Below are the entries to work from; restate word for word the portion that opens with the line containing "to bring together" and closes with the line containing "areas. CALDAM has", keeping both.

Transcribed page contents:

====================

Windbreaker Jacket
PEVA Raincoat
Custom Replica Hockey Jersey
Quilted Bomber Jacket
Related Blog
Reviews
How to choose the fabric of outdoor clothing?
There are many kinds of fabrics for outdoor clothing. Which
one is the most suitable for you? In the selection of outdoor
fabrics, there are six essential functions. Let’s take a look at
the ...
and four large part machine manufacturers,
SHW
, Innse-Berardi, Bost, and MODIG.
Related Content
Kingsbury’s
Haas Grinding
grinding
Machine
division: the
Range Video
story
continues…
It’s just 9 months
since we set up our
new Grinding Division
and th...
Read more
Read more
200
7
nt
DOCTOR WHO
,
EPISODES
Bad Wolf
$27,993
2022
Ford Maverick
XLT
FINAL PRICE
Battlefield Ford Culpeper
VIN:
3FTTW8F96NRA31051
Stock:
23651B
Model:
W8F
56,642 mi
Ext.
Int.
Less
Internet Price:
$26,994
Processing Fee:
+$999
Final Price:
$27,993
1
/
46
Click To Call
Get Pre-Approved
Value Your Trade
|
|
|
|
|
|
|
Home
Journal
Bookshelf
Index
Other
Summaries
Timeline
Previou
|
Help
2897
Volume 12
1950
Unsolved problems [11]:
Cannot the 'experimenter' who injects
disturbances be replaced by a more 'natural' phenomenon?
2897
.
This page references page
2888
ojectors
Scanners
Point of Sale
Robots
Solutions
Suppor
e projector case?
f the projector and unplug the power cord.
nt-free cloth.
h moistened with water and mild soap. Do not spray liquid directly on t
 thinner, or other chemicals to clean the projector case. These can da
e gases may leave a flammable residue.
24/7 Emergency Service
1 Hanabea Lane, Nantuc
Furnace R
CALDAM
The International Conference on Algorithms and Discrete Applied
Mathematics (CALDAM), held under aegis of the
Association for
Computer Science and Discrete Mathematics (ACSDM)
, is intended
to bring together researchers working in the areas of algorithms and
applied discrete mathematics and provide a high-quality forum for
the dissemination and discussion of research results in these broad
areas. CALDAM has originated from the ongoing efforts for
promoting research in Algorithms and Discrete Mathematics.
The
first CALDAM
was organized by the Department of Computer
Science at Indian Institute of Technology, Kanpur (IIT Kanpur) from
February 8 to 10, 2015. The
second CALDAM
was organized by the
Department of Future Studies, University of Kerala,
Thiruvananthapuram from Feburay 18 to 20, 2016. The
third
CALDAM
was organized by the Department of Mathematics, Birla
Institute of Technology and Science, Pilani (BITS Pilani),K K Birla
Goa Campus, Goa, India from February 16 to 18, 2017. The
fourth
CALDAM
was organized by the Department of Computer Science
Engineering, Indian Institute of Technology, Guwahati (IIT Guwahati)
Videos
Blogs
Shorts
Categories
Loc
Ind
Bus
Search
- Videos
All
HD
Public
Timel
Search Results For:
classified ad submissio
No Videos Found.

====================

## EXERCISE ANSWER
to bring together researchers working in the areas of algorithms and
applied discrete mathematics and provide a high-quality forum for
the dissemination and discussion of research results in these broad
areas. CALDAM has originated from the ongoing efforts for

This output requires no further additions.